The mul obeyed just before a twang sounded from the small man’s hiding place. A tiny, foot-long arrow sailed over Rikus’s head and lodged in the bulbous trunk of a frond tree. When Agis looked back to the attacker’s hiding place, the halfling was no longer in sight. Neeva and Sadira swung around with their weapons ready. When Agis drew his sword, Anezka disappeared into the forest on the opposite side of the trail.

“Where are they?” Rikus demanded, returning to his feet.

“I only saw one, and he disappeared,” Agis reported.

“You lost sight of him?” the mul snapped angrily.

You didn’t even see him,” Agis pointed out, his eyes still searching the trees.

Neeva plucked the arrow from the white bark. “They’re not going to do much damage with this thing.”

Rikus snatched the arrow from her hand and peered at the tip. “It was coated with something,” he said. “There are still traces above the tip.”

The other three spoke at the same time. “Poison!”

Another twang sounded from the side of the trail. This time, the arrow struck Neeva in the thigh. She let out a frightened scream and slapped it off her leg. With her other hand, she pointed her trikal at a clump of trembling conifer boughs. “There he is,” she said, stepping in the direction she pointed.

Her knees buckled on the second step, and she pitched face first onto the ground. Sadira kneeled at her side. Screaming in anger, Rikus leaped over the two women. Ignoring Agis and Sadira’s panicked cries to be cautious, he disappeared into the shadowy forest.

Agis started to follow, but almost immediately Rikus yelled, “Got the little varl!”

A sharp smack sounded, then the mul stepped back into the trail with the halfling’s unconscious body in one hand. “Maybe a hostage will discourage-”

Another twang sounded from the other side of the trail. An arrow lodged in the mul’s bare chest. Rikus brushed it away with a quick swipe, then hurled the unconscious halfling at his attacker. He charged toward the underbrush again, cursing and growling, but collapsed before he left the trail.

Sadira pointed her cane over the mul’s head, but Agis called, “No!”

Without explaining further, he pointed a hand to each side of the trail and closed his eyes. Opening an energy path from his nexus to both of his arms, the noble imagined an invisible cord that ran from deep inside him to his fingers. An instant later, his hands tingled with psionic power.

Remembering the halfling taste for giant spiders, Agis decided to use a pair of mental constructs to seek vengeance in Singer’s name. He visualized each of his hands changing into a huge spider, but not the chirping kind Anezka and her fellows liked to eat. These were black and shiny, with great bulbous bodies and carapaces as hard as rock.

The spiders had no physical existence, for they lived only in the noble’s thoughts. After the halflings turned their attention on Agis, however, the spiders would seem as real to the little warriors as anything else in the forest.
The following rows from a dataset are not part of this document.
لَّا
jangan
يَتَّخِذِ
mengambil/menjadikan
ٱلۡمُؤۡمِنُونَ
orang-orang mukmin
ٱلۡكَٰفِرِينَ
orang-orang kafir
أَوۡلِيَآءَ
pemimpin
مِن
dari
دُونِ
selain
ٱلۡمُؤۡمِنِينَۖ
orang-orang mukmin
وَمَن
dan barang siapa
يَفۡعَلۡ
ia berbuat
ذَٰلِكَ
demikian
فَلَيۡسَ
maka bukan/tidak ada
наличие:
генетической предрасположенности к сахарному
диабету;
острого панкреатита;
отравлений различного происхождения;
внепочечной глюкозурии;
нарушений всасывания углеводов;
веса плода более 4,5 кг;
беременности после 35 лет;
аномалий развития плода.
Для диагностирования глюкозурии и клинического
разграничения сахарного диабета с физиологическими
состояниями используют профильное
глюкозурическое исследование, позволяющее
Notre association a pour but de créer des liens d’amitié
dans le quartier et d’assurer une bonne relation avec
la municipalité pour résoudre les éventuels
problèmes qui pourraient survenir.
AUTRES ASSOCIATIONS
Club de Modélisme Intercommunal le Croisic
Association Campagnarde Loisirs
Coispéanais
Assuming that the warriors were watching him by now, Agis visualized the illusionary spiders leaping off the ends of his arms. When they landed, each was as large as Rikus. They scurried into the forest on eight sturdy legs equipped with claws as sharp as a rock leopard’s nails and as long as a dagger.
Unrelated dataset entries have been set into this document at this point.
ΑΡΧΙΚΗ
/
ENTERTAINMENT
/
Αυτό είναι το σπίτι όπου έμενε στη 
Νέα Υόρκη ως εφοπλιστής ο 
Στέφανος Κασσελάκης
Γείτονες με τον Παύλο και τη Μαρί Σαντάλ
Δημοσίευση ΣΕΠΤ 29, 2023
By fixing their attention on Agis, the halflings created a faint mental contact between themselves and the noble. The enormous spiders located two of these tenuous threads and followed them like silky strands of web back to their sources. Through his spiders’ eyes, the noble saw the two halflings who were watching lift their bows. They each nocked a black-tipped arrow into the bowstring.
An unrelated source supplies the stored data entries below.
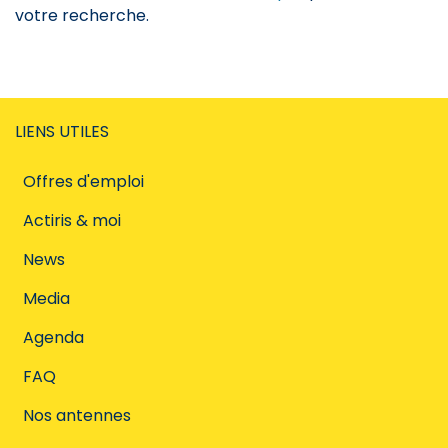
votre recherche.
LIENS UTILES
Offres d'emploi
Actiris & moi
News
Media
Agenda
FAQ
Nos antennes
As the halflings took aim, Agis’s hunters entered their minds. Both halflings screamed and released their bowstrings, shooting their tiny arrows into the ground. They dropped their weapons and reached for their daggers, totally convinced that the psionic creatures were real. Agis visualized the spiders’ fangs dripping black poison, then the two beasts struck. The astonished halflings cried out and clutched the enormous fangs they believed to be piercing their bodies. They struggled briefly, arms flailing wildly as they tried to free themselves. Finally the warriors grew lethargic and fell silent, convinced that they had been killed.